Let Social Media Inspire You
This tweet inspired me on the fifth day of the 101 Writing course. Socrates says something like this originally. He lived 469-399 B.C.
All I know is that I know nothing!
The person who tweets this puts the word education into Socrates’ sentence.
I remember a time when I knew that I was going to take an extra education on top of my nursing training. I wanted to become a Health Visitor. In Denmark that is a protected title and you have to be a staff nurse first and then spend two years on different wards that serve to build up for further education on children and health.
Waiting for getting into the new schooling I worked as a district nurse in Copenhagen. Most of the visits had to do with elderly people who needed all kind of help. One day I was visiting a mother with a new-born child. At that time in the late seventies the nurses were obliged to visit to see if the mother was alright if she had gone home from the hospital very quickly or had a birth at home. The Health visitor came to recommend about the baby a few days after.

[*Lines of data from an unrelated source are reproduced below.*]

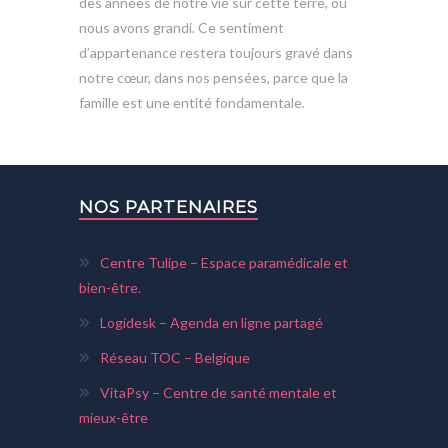
des années de notre vie sur cette terre, où
nous avons grandi. Ce sentiment
d’appartenance restera toujours gravé dans
notre cœur, dans nos pensées, parce que la
famille est une entité fondamentale.
NOS PARTENAIRES
Centre Tulipe – Espace paramédicale et
bien-être.
Logidesk – Agenda en ligne partagé
Réseau TOC – Belgique
VitaPsy – Centre de santé mentale et
mieux-être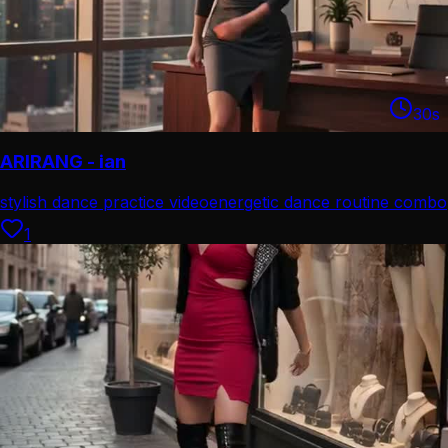
30
s
ARIRANG - ian
stylish dance practice video
energetic dance routine combo
1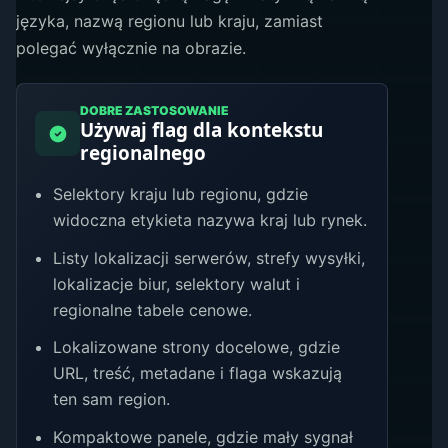
języka, nazwą regionu lub kraju, zamiast
polegać wyłącznie na obrazie.
DOBRE ZASTOSOWANIE
Używaj flag dla kontekstu
regionalnego
Selektory kraju lub regionu, gdzie
widoczna etykieta nazywa kraj lub rynek.
Listy lokalizacji serwerów, strefy wysyłki,
lokalizacje biur, selektory walut i
regionalne tabele cenowe.
Lokalizowane strony docelowe, gdzie
URL, treść, metadane i flaga wskazują
ten sam region.
Kompaktowe panele, gdzie mały sygnał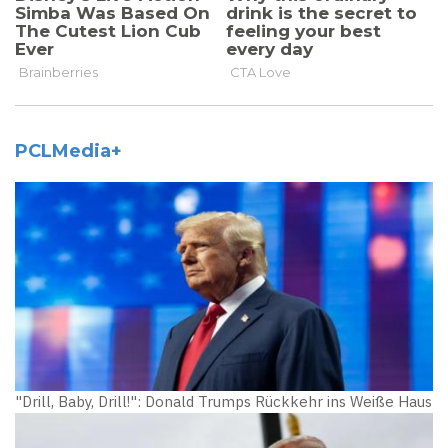
PCLMedia+
"Drill, Baby, Drill!": Donald Trumps Rückkehr ins Weiße Haus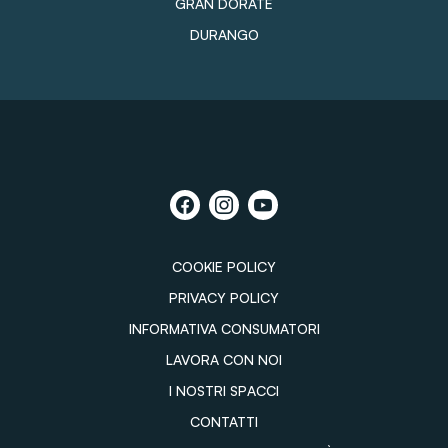
GRAN DORATE
DURANGO
COOKIE POLICY
PRIVACY POLICY
INFORMATIVA CONSUMATORI
LAVORA CON NOI
I NOSTRI SPACCI
CONTATTI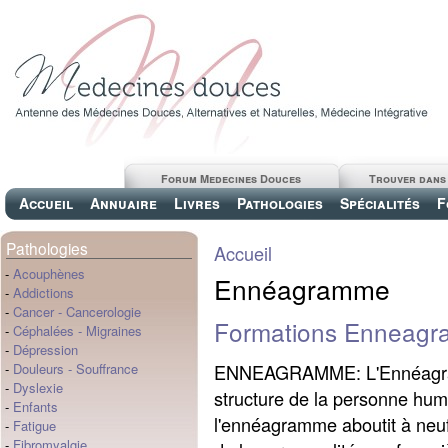
Forum Medecines Douces
Trouver dans
Accueil
Annuaire
Livres
Pathologies
Spécialités
F
Pathologies
Accueil
-
Acouphènes
Ennéagramme
-
Addictions
-
Cancer
-
Cancerologie
Formations Enneag
-
Céphalées
-
Migraines
-
Dépression
ENNEAGRAMME: L'Ennéagram
-
Douleurs
-
Souffrance
-
Dyslexie
structure de la personne hu
-
Enfants
l'ennéagramme aboutit à neuf 
-
Fatigue
-
Fibromyalgie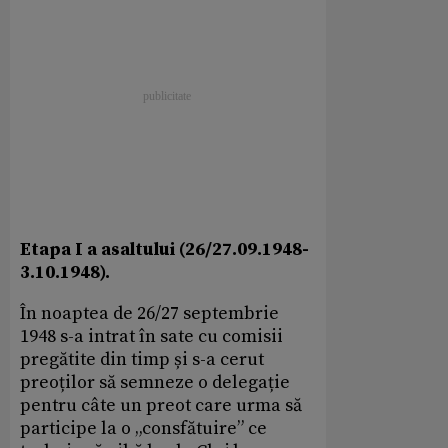
Etapa I a asaltului (26/27.09.1948-
3.10.1948).
În noaptea de 26/27 septembrie
1948 s-a intrat în sate cu comisii
pregătite din timp și s-a cerut
preoților să semneze o delegație
pentru câte un preot care urma să
participe la o „consfătuire” ce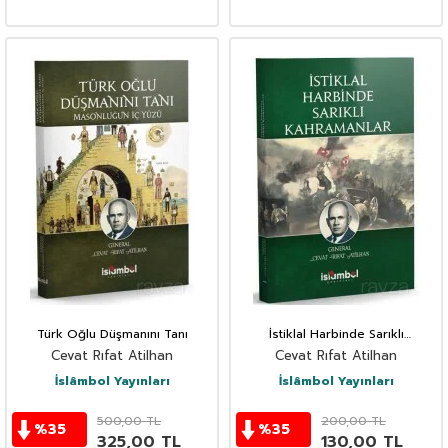
Türk Oğlu Düşmanını Tanı
İstiklal Harbinde Sarıklı
Kahramanlar
Cevat Rıfat Atilhan
Cevat Rıfat Atilhan
İslâmbol Yayınları
İslâmbol Yayınları
500,00
TL
200,00
TL
%
35
%
35
325,00
TL
130,00
TL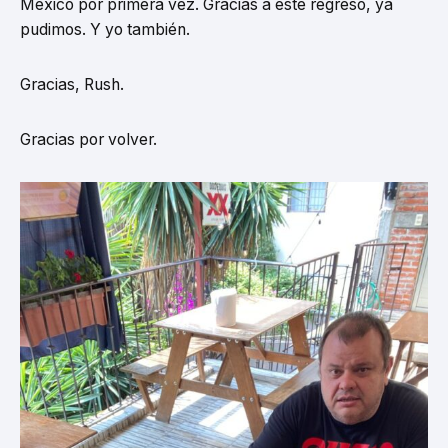
México por primera vez. Gracias a este regreso, ya
pudimos. Y yo también.
Gracias, Rush.
Gracias por volver.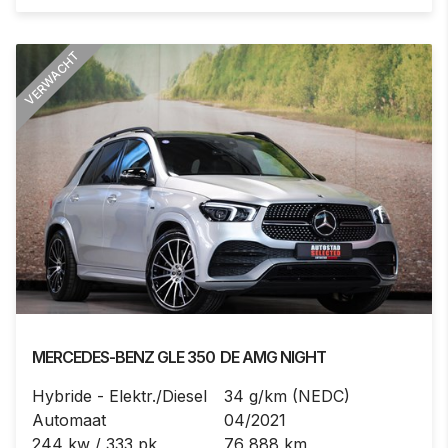
VERWACHT
MERCEDES-BENZ
GLE 350
DE AMG NIGHT
Hybride - Elektr./Diesel
34 g/km (NEDC)
Automaat
04/2021
244 kw / 333 pk
76 888 km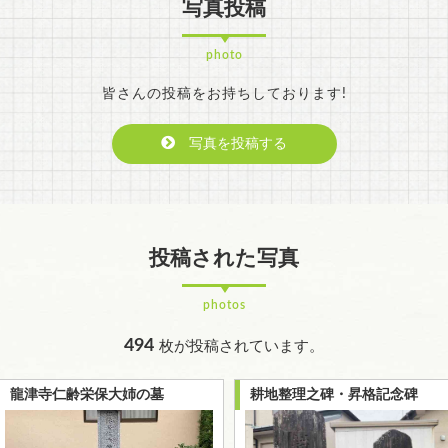
写真投稿
photo
皆さんの投稿をお持ちしております!
写真を投稿する
投稿された写真
photos
494
枚が投稿されています。
龍津寺仁齢栄保大姉の墓
耕地整理之碑・昇格記念碑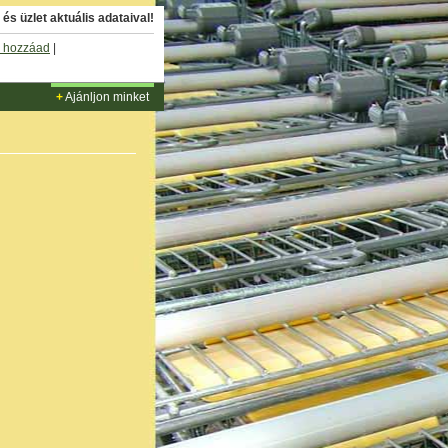
és üzlet aktuális adataival!
 hozzáad
|
+
Ajánljon minket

I longed to go into my calling as I felt it, but I remember my lack of knowledge and what to say about the child. The mother was so much at the top that she was preparing a birthday party for one of the other children in the family. There wasn’t time for me and I left of course as every thing was fine. I didn’t have the authorization to have an opinion on the baby or his needs unless he had been in danger and I should have acted as a nurse.

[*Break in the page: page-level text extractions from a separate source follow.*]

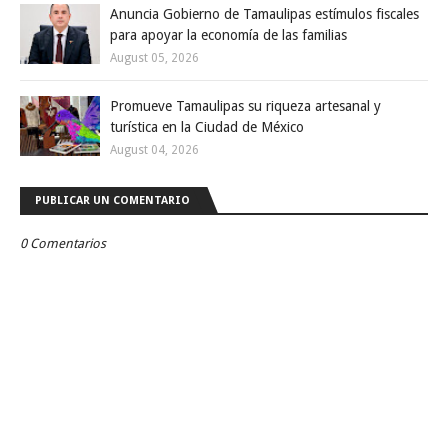
Anuncia Gobierno de Tamaulipas estímulos fiscales
para apoyar la economía de las familias
August 05, 2026
Promueve Tamaulipas su riqueza artesanal y
turística en la Ciudad de México
August 04, 2026
PUBLICAR UN COMENTARIO
0 Comentarios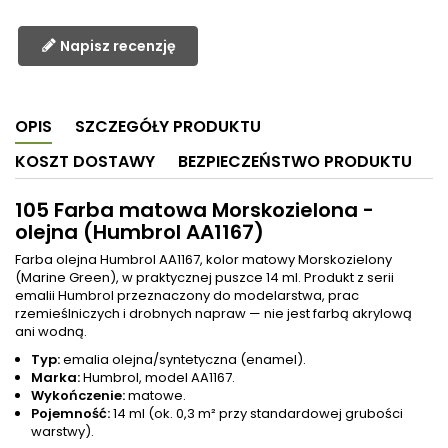
Napisz recenzję
OPIS
SZCZEGÓŁY PRODUKTU
KOSZT DOSTAWY
BEZPIECZEŃSTWO PRODUKTU
105 Farba matowa Morskozielona -
olejna (Humbrol AA1167)
Farba olejna Humbrol AA1167, kolor matowy Morskozielony
(Marine Green), w praktycznej puszce 14 ml. Produkt z serii
emalii Humbrol przeznaczony do modelarstwa, prac
rzemieślniczych i drobnych napraw — nie jest farbą akrylową
ani wodną.
Typ:
emalia olejna/syntetyczna (enamel).
Marka:
Humbrol, model AA1167.
Wykończenie:
matowe.
Pojemność:
14 ml (ok. 0,3 m² przy standardowej grubości
warstwy).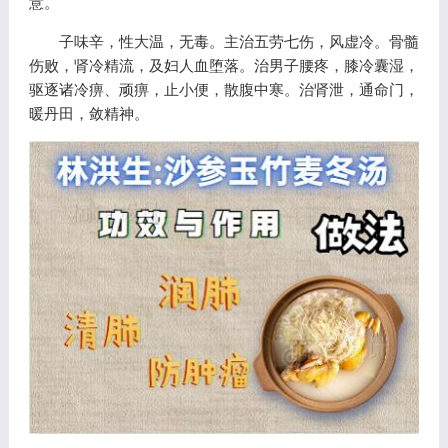
意。
子味辛，性大温，无毒。主治五劳七伤，风虚冷。骨髓
伤败，肾冷精流，及妇人血堕落。治男子腰疼，膝冷囊湿，
驱逐诸冷痹、顽痹，止小便，散腹中寒。治肾泄，通命门，
暖丹田，敛精神。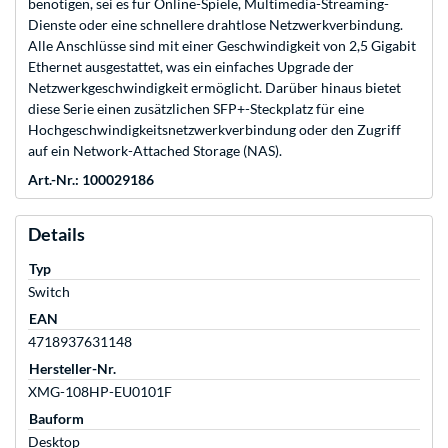
benötigen, sei es für Online-Spiele, Multimedia-Streaming-
Dienste oder eine schnellere drahtlose Netzwerkverbindung.
Alle Anschlüsse sind mit einer Geschwindigkeit von 2,5 Gigabit
Ethernet ausgestattet, was ein einfaches Upgrade der
Netzwerkgeschwindigkeit ermöglicht. Darüber hinaus bietet
diese Serie einen zusätzlichen SFP+-Steckplatz für eine
Hochgeschwindigkeitsnetzwerkverbindung oder den Zugriff
auf ein Network-Attached Storage (NAS).
Art.-Nr.: 100029186
Details
Typ
Switch
EAN
4718937631148
Hersteller-Nr.
XMG-108HP-EU0101F
Bauform
Desktop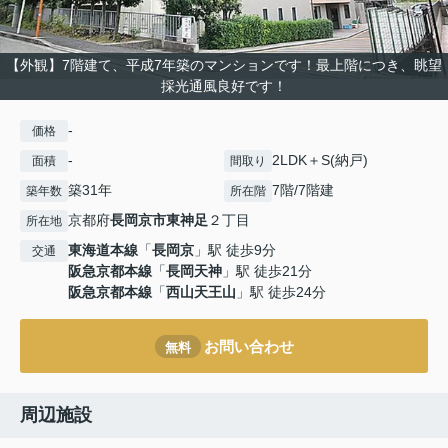
【外観】7階建て、平成7年築のマンションです！最上階につき、眺望
採光通風良好です！
-
価格
-
2LDK＋S(納戸)
面積
間取り
築31年
7階/7階建
築年数
所在階
京都府
長岡京市
東神足
２丁目
所在地
東海道本線
「
長岡京
」駅 徒歩9分
交通
阪急京都本線
「
長岡天神
」駅 徒歩21分
阪急京都本線
「
西山天王山
」駅 徒歩24分
お問い合わせ
無料
周辺施設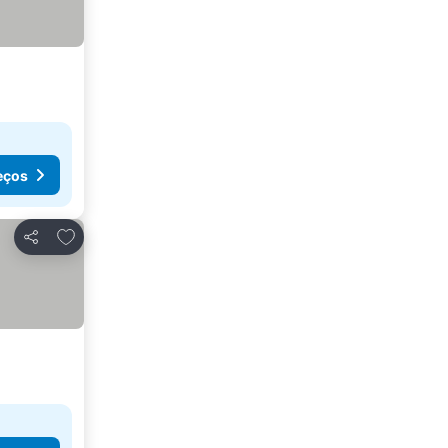
eços
Adicionar aos favoritos
Partilhar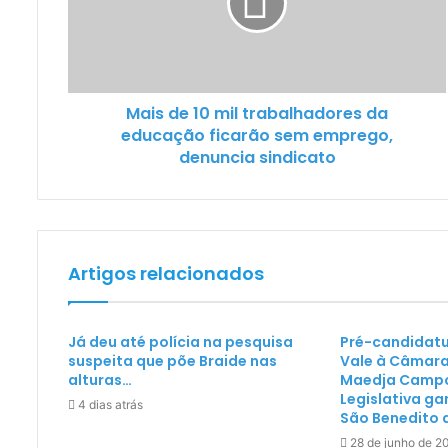
Mais de 10 mil trabalhadores da
educação ficarão sem emprego,
denuncia sindicato
Artigos relacionados
Já deu até polícia na pesquisa
Pré-candidatu
suspeita que põe Braide nas
Vale à Câmara
alturas…
Maedja Campo
Legislativa g
4 dias atrás
São Benedito d
28 de junho de 2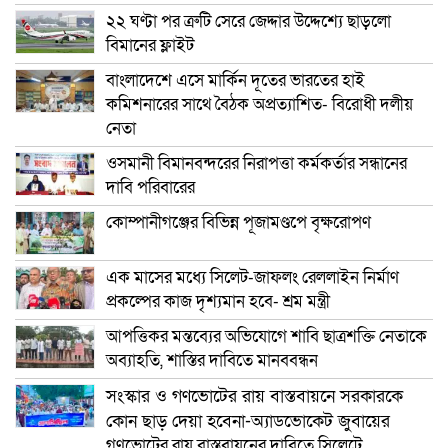
২২ ঘণ্টা পর ত্রুটি সেরে জেদ্দার উদ্দেশ্যে ছাড়লো
বিমানের ফ্লাইট
বাংলাদেশে এসে মার্কিন দূতের ভারতের হাই
কমিশনারের সাথে বৈঠক অপ্রত্যাশিত- বিরোধী দলীয়
নেতা
ওসমানী বিমানবন্দরের নিরাপত্তা কর্মকর্তার সন্ধানের
দাবি পরিবারের
কোম্পানীগঞ্জের বিভিন্ন পূজামণ্ডপে বৃক্ষরোপণ
এক মাসের মধ্যে সিলেট-জাফলং রেললাইন নির্মাণ
প্রকল্পের কাজ দৃশ্যমান হবে- শ্রম মন্ত্রী
আপত্তিকর মন্তব্যের অভিযোগে শাবি ছাত্রশক্তি নেতাকে
অব্যাহতি, শাস্তির দাবিতে মানববন্ধন
সংস্কার ও গণভোটের রায় বাস্তবায়নে সরকারকে
কোন ছাড় দেয়া হবেনা-অ্যাডভোকেট জুবায়ের
গণভোটের রায় বাস্তবায়নের দাবিতে সিলেটে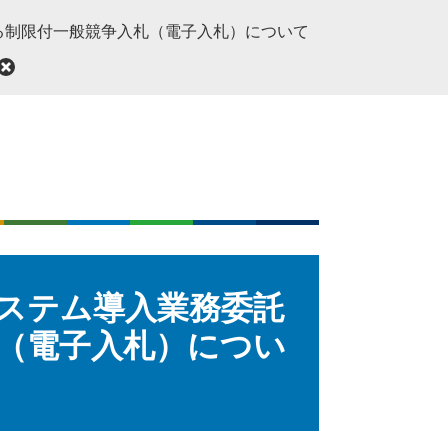
る制限付一般競争入札（電子入札）について
ステム導入業務委託
（電子入札）につい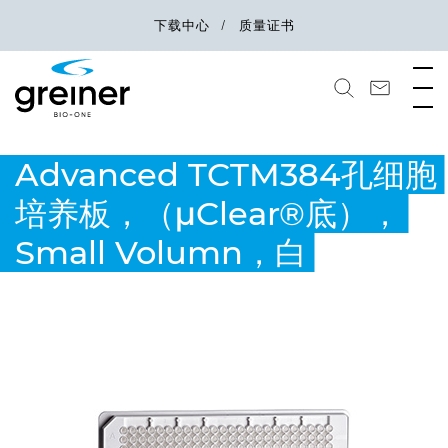
下载中心
质量证书
Advanced TCTM384孔细胞
培养板，（μClear®底），
Small Volumn，白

During the new education I learnt a lot and it was very demanding and inspiring. The Tweeter is right you know nothing or not a lot when graduated, but I think it gives you a foundation to stand on and to build on. After many years in the job I now volunteer when I am needed for new mothers and their babies. I stand on my ground and I compose something out of what is at hand in the situation. I listen and I try to understand and back up the mother with security and simplicity, advising to cut away all unnecessary actions to secure the basic needs of both mother and baby. I leave them hopefully in a good mood after one and a half hour at the most.
I remember the feeling of being completely superfluous that day wanting so much to become what I still was not.